The centre is intended to lead the combination of BIM with the Internet of Things (IoT), advanced data analytics, data-driven manufacturing and the digital economy, in order to enable the UK to plan new infrastructure more effectively, build it at lower cost and operate and maintain it more efficiently.
Mark Bew, former chair of the UK BIM Task Group, is a strategic advisor to the CDBB and says: “Level 2 was all about doing the existing model better. The future is about doing something different. There is going to be a lot of inertia. The status quo – the ‘we’ve always done it like this around here’ – is the first hurdle to overcome. There is a general lack of understanding of why we need to change and this must be addressed.”
Steps have already been taken; for example, connecting BIM and smart cities thinking to create a Level 2 ‘City package’ of guidance. “What we will be doing over the next year,” says Bew, “is gluing our BIM and City standards together. The alignment of end-to-end data is not perfect by a long way, but we’ve taken the first step in standardising data services for the entire life cycle of assets, including service provision.”
Bew’s own company, PCSG, for instance, has already helped develop a platform that enables teams to rapidly access open and licensed third-party GIS data and combine it with projectspecific BIM data to improve planning and decision-making (see box below, Introducing GeoConnect+)
However, such examples are currently rare. As Invicara’s Anand Mecheri says: “Construction is the biggest, most complex and least digitised industry on the planet. But data will grow in value, particularly when asset owners start to analyse their business operational metrics and see how better economic, environmental and social performance is related to how their built assets perform.”
Meanwhile, CDEs are, it seems, a c lass of technology compromised by industry processes still based on the exchange of files and on version and status control of those files.
Technology providers could then be creating applications that exploit such data services. Shaun Farrell says: “Change management is the biggest challenge – we still can’t track changes easily in something a ubiquitous as Excel for example – as evolution of our technologies has been slow. We still insist on uploading and downloading files when data synchronisation is where we need to be.”
Some CDE vendors are trying to facilitate industry change by integrating with other tools to cut data duplication and speed up processes. Aconex and US vendor Procore, for example, are building communities of technology partners connected by APIs. Mecheri welcomes this: “A ‘network of systems’ must replace the idea of a single CDE application. Duplication of data is a huge problem.”
Consultancy PCSG worked with Reading-based GroupBC and Ordnance Survey to develop a service called GeoConnect+, launched at the GeoBusiness event in London in May 2017.
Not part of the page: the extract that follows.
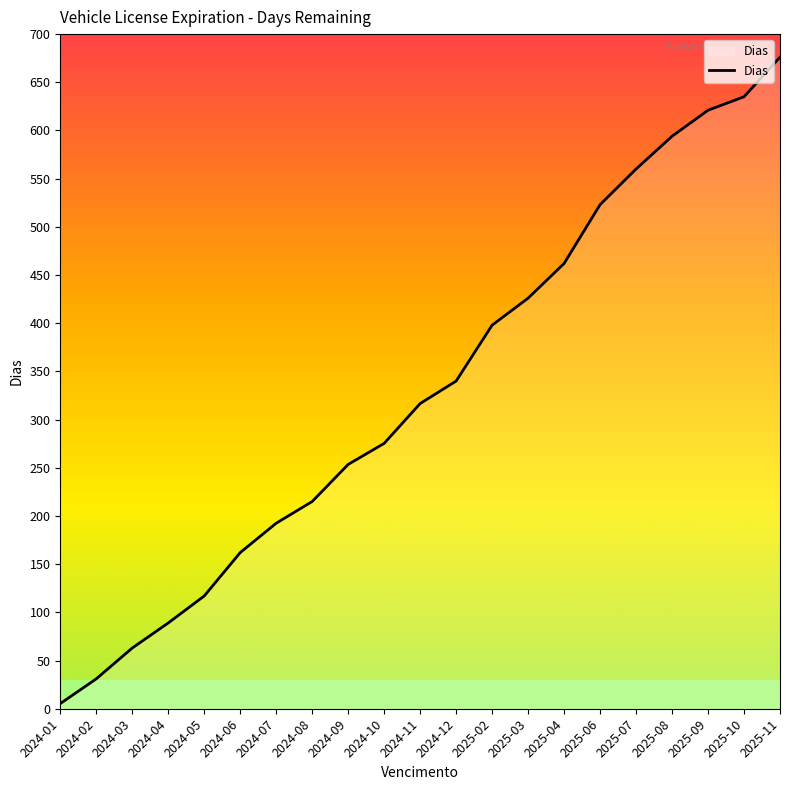

Which label corresponds to the smallest value in the chart?

2024-01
GeoConnect+ connects BIM information with geospatial data in a way that helps large asset owners and operators manage large, disparate estates better. Datasets include OS open data, OS mapping data, land and property data, flood, river and road network data.
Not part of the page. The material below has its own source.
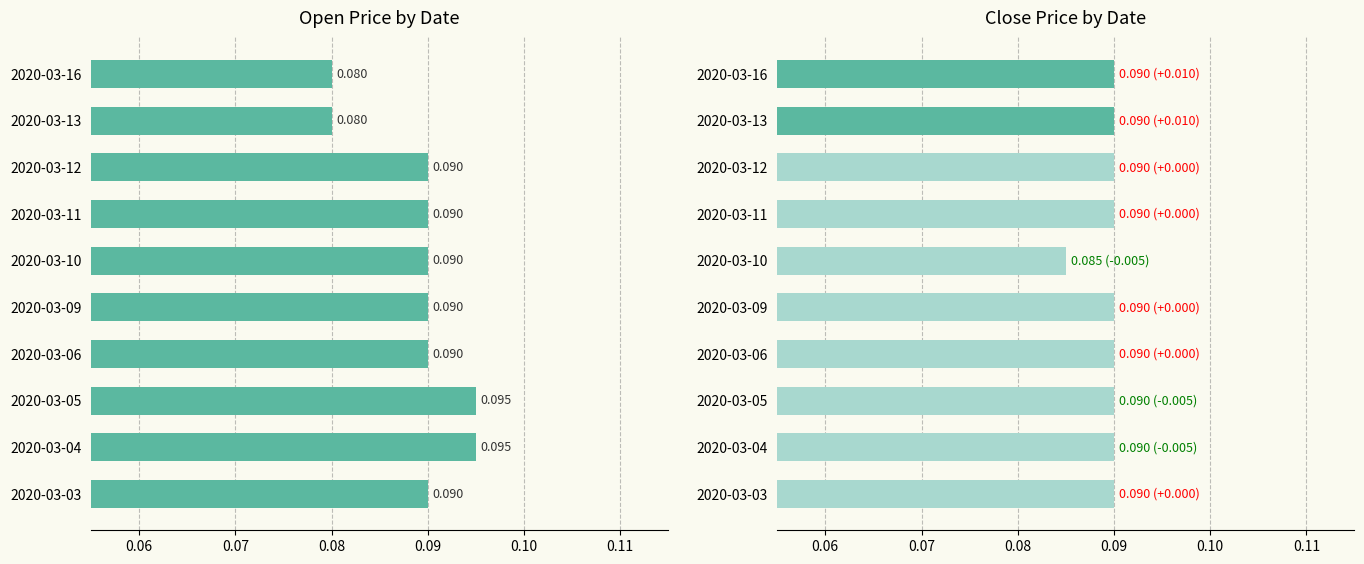

What is the label of the 5th bar from the right?

0.10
The map or satellite imagebased interface is accompanied by a menu of ‘layers’ that can be switched on, singly or in multiple combinations, as required. Users can, for example, view all listed buildings or sites of special scientific interest, in a specific area, and even identify the number of households, complete with addresses and postcode data, that may potentially be affected by a development.
Sussex-based regional contractor Mackley undertakes a wide range of civil engineering projects in marine and river environments. Technical services manager Trevor Mossop, said: “GeoConnect+ simplifies document access and ensures that all of the available documents, pertinent to a geotagged location, are bound together and returned from any device without reliance on understanding the search criteria. This is a massive step forward in the usability of the CDE, where accessibility and ease of use dictate buyin by staff on any project.”